Mickela Panday
Shalini Mickela Panday is a Trinidad and Tobago attorney who is the leader of the Patriotic Front. She represented Oropouche West in the House of Representatives from 2007 to 2010.
Early life and education
Mickela Panday is of Indo-Trinidadian descent and is the daughter of former List of [prime ministers of Trinidad and Tobago|prime minister of Trinidad and Tobago] Basdeo Panday and his wife Oma Panday. She completed her secondary education at Naparima Girls' High School and Naparima College in San Fernando.Panday earned a bachelor of laws and is a member of Gray’s Inn. She is a practicing attorney in Trinidad and Tobago.
Career
Panday successfully contested the 2007 general elections as the United National Congress–Alliance candidate for the newly-formed Oropouche West constituency.In the 2010 UNC leadership elections, Kamla Persad-Bissessar defeated Basdeo Panday to become the new leader of the party. Panday was screened as a candidate for the 2010 general elections, but neither she nor her uncle Subhas Panday were selected by the party. Panday felt "victimised" by the selection of Stacy Roopnarine to replace her in the Oropouche West seat, saying "I didn't know who she was".
Panday led a slate of candidates called the Next Generation to contest the UNC leadership elections in 2012, but found herself and most of her family members absent from a list of party members. Panday and her mother were present on a revised list issued shortly before the election but her father and one of her sisters was not. After the Next Generation slate lost the party election, Panday raised questions about irregularities in the process, and the eligibility of San Fernando mayor Marlene Coudray, who was elected deputy political leader, but said she and her group had no plans to leave the party.
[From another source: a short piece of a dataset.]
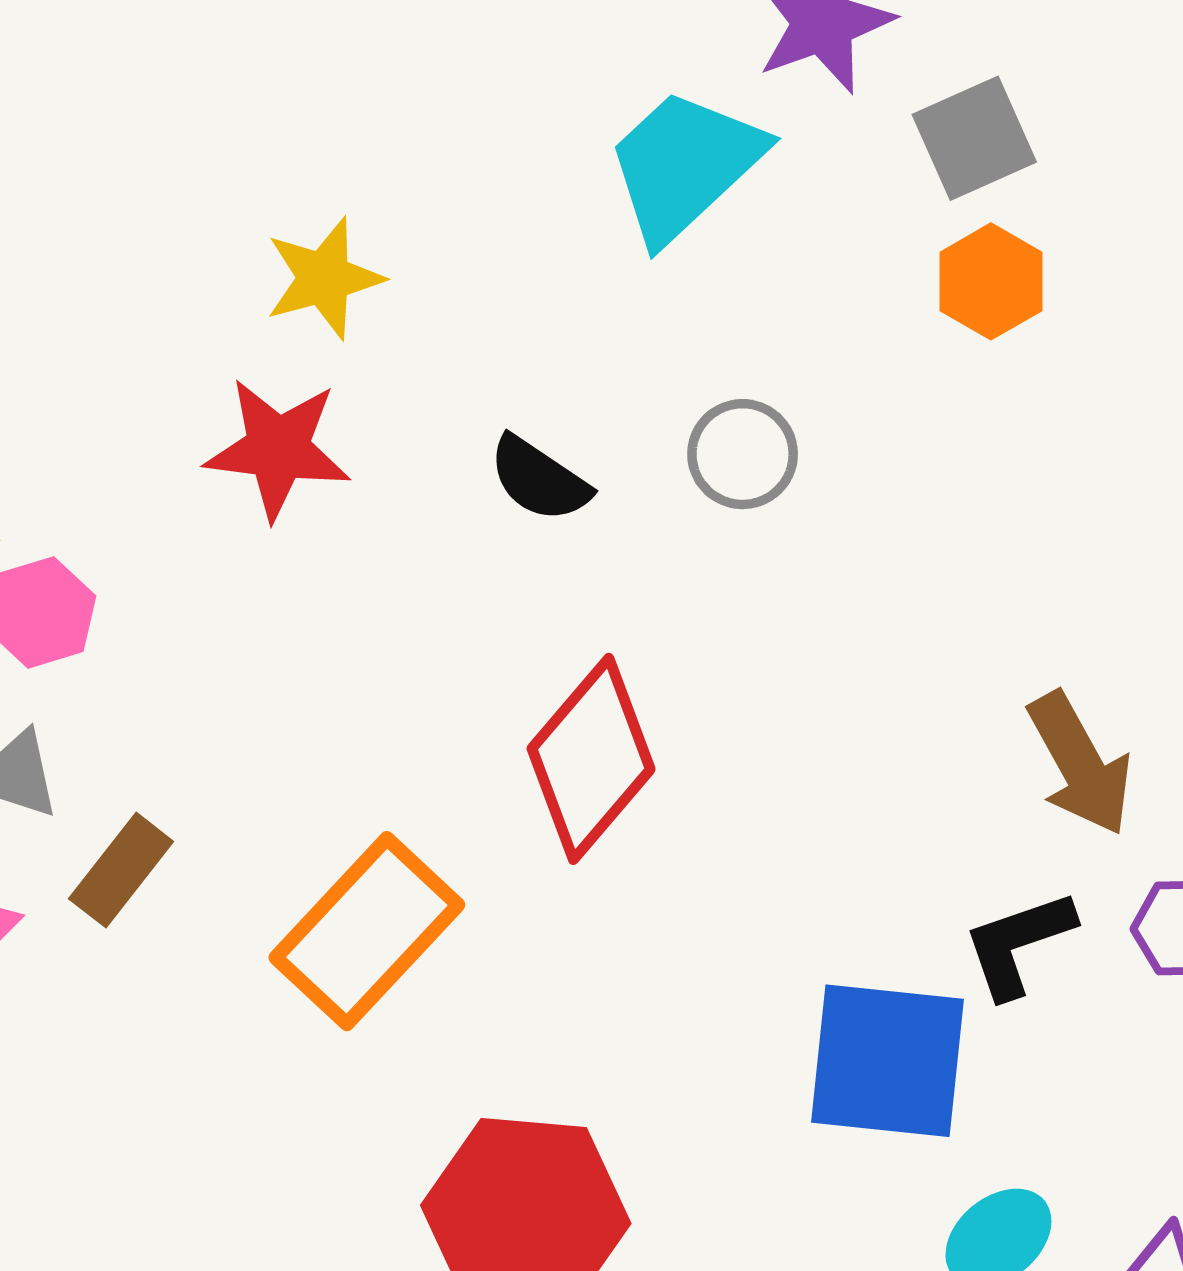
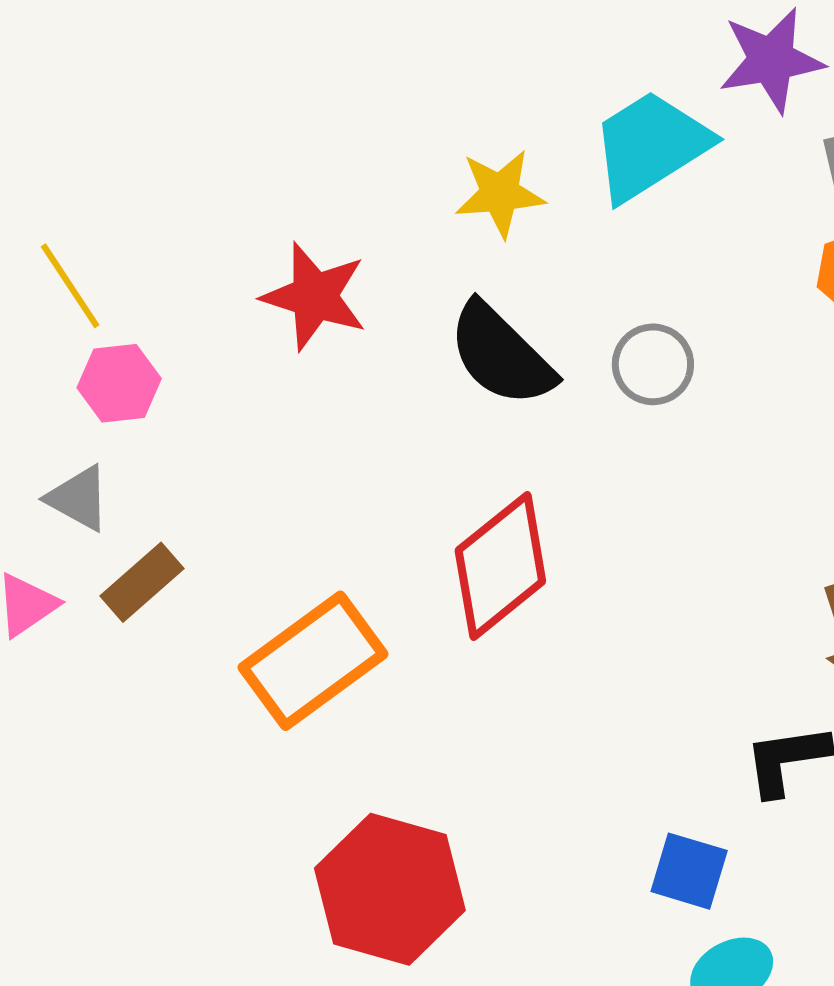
yellow star: (324, 278) -> (500, 193), moved
black semicircle: (539, 479) -> (501, 355), size x1.5
blue square: (888, 1061) -> (689, 871), moved, size x0.6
In 2019, Panday launched the Patriotic Front. The party did not contest the 2020 Trinidad and Tobago general election.
She was the Patriotic Front candidate for Couva North in the 2025 Trinidad and Tobago general election. This was the party's first election. She was not elected and the party won no seats, but the Patriotic Front received the third highest number of votes out of any party, even beating out the elected Tobago People's Party.